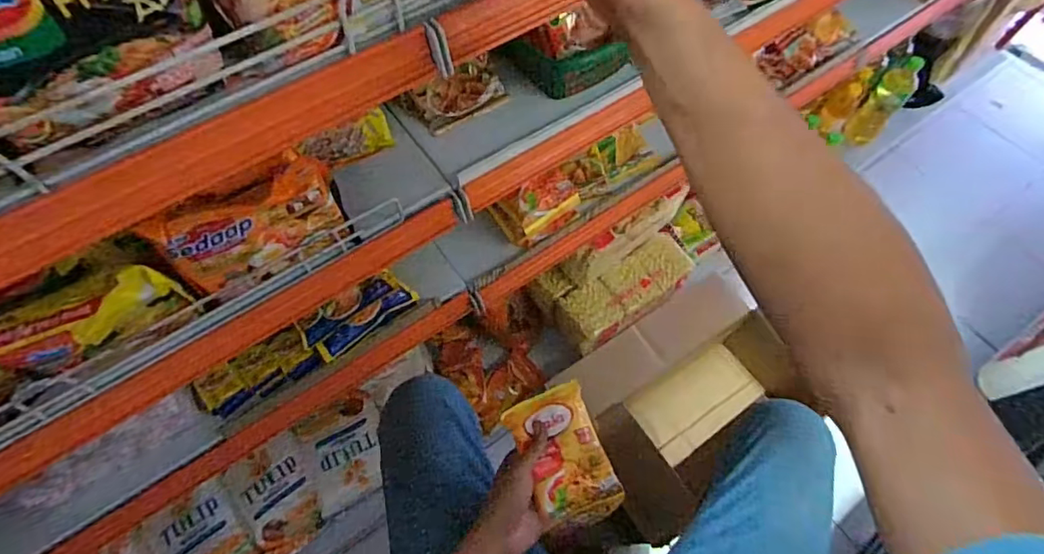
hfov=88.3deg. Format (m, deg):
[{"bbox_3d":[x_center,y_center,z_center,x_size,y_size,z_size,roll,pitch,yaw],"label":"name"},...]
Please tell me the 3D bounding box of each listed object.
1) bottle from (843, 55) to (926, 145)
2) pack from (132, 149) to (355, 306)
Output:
[{"bbox_3d":[0.871,-0.416,1.302,0.070,0.207,0.078,-37,69,-18],"label":"bottle"},{"bbox_3d":[-0.224,-0.044,0.459,0.134,0.084,0.046,-35,69,-17],"label":"pack"}]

-- EXERCISE DETAILS --
The entries above should be given again exactly, minus any pictures.

-- SOLUTION FOR THIS EXERCISE --
hfov=88.3deg. Format (m, deg):
[{"bbox_3d":[x_center,y_center,z_center,x_size,y_size,z_size,roll,pitch,yaw],"label":"name"},...]
Please tell me the 3D bounding box of each listed object.
1) bottle from (843, 55) to (926, 145)
2) pack from (132, 149) to (355, 306)
Output:
[{"bbox_3d":[0.871,-0.416,1.302,0.070,0.207,0.078,-37,69,-18],"label":"bottle"},{"bbox_3d":[-0.224,-0.044,0.459,0.134,0.084,0.046,-35,69,-17],"label":"pack"}]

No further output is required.